The task
Arrange every line of text in the listing below as a Markdown table with the columns No. and Text, numbering the rows in order. Skip blank lines, and leave the pictures out.

Exercise input
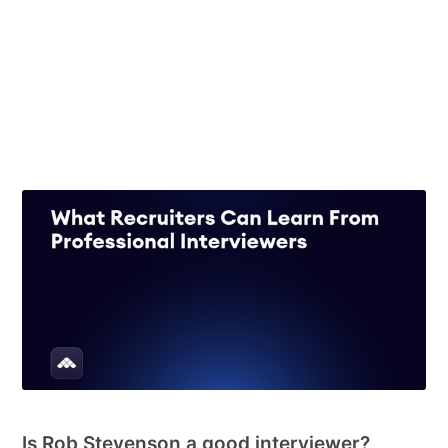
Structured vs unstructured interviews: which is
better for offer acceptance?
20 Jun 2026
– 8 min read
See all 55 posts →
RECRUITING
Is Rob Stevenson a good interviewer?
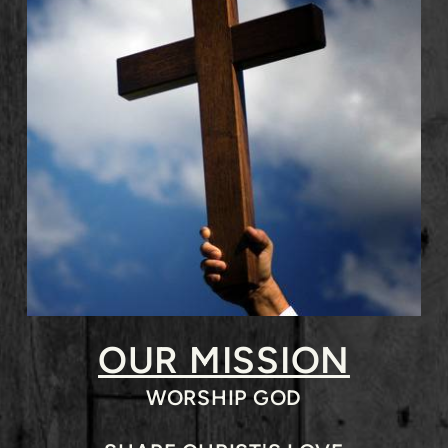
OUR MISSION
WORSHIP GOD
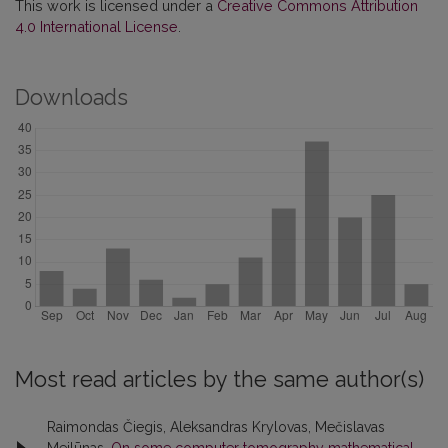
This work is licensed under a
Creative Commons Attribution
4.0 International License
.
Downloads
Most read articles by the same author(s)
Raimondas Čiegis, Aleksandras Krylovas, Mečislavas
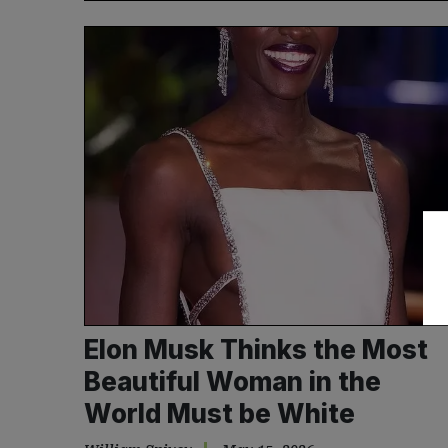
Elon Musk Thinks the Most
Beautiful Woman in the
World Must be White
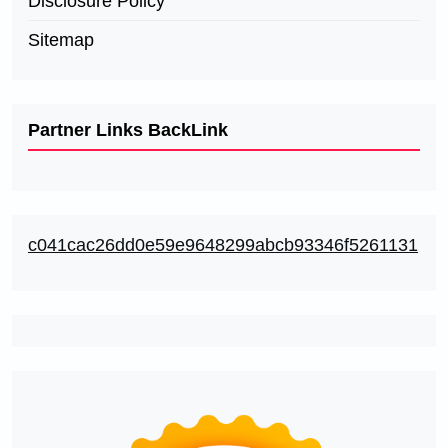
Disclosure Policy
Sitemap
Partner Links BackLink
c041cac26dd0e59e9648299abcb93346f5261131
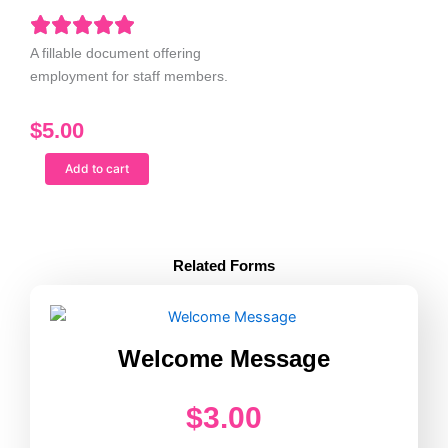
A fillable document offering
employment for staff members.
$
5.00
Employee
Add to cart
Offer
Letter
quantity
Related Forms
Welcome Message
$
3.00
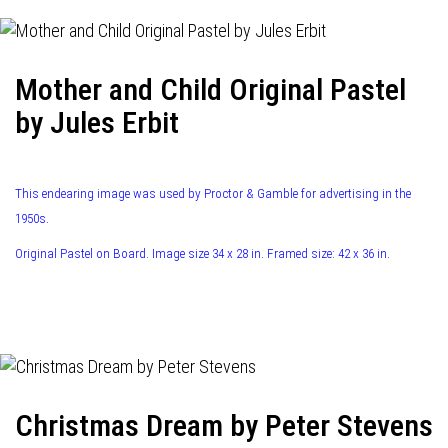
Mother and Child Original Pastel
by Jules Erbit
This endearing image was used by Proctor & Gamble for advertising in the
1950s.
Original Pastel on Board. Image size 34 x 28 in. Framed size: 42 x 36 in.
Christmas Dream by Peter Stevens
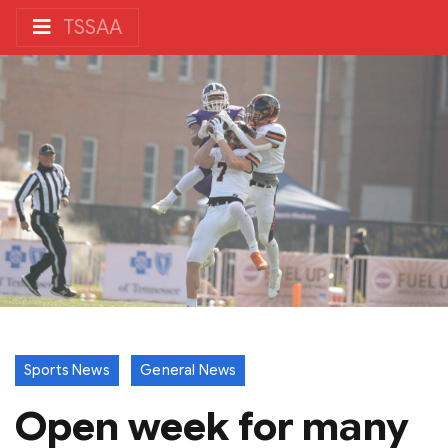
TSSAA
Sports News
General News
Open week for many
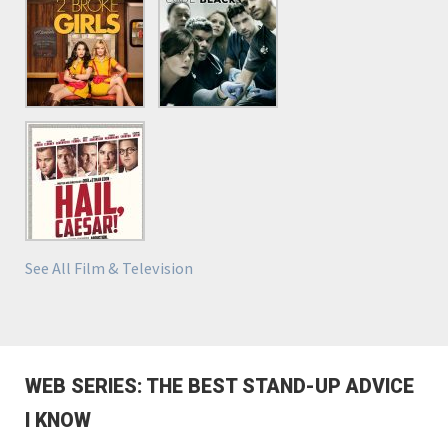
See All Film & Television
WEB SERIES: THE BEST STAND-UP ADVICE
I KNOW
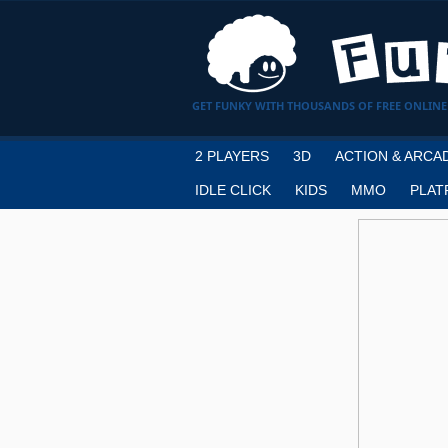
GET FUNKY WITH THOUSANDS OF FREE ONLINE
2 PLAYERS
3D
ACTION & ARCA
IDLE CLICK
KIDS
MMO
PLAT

Your response
| No. | Text |
|---|---|
| 1 | Structured vs unstructured interviews: which is |
| 2 | better for offer acceptance? |
| 3 | 20 Jun 2026 |
| 4 | – 8 min read |
| 5 | See all 55 posts → |
| 6 | RECRUITING |
| 7 | Is Rob Stevenson a good interviewer? |
| 8 | OUR MISSION |
| 9 | WORSHIP GOD |
| 10 | This work is licensed under a |
| 11 | Creative Commons Attribution |
| 12 | 4.0 International License |
| 13 | . |
| 14 | Downloads |
| 15 | Most read articles by the same author(s) |
| 16 | Raimondas Čiegis, Aleksandras Krylovas, Mečislavas |
| 17 | Elon Musk Thinks the Most |
| 18 | Beautiful Woman in the |
| 19 | World Must be White |
| 20 | Disclosure Policy |
| 21 | Sitemap |
| 22 | Partner Links BackLink |
| 23 | c041cac26dd0e59e9648299abcb93346f5261131 |
| 24 | A fillable document offering |
| 25 | employment for staff members. |
| 26 | $ |
| 27 | 5.00 |
| 28 | Employee |
| 29 | Add to cart |
| 30 | Offer |
| 31 | Letter |
| 32 | quantity |
| 33 | Related Forms |
| 34 | Welcome Message |
| 35 | $ |
| 36 | 3.00 |
| 37 | Mother and Child Original Pastel |
| 38 | by Jules Erbit |
| 39 | This endearing image was used by Proctor & Gamble for advertising in the |
| 40 | 1950s. |
| 41 | Original Pastel on Board. Image size 34 x 28 in. Framed size: 42 x 36 in. |
| 42 | Christmas Dream by Peter Stevens |
| 43 | TSSAA |
| 44 | Sports News |
| 45 | General News |
| 46 | Open week for many |
| 47 | See All Film & Television |
| 48 | WEB SERIES: THE BEST STAND-UP ADVICE |
| 49 | I KNOW |
| 50 | GET FUNKY WITH THOUSANDS OF FREE ONLINE |
| 51 | 2 PLAYERS |
| 52 | 3D |
| 53 | ACTION & ARCA |
| 54 | IDLE CLICK |
| 55 | KIDS |
| 56 | MMO |
| 57 | PLAT |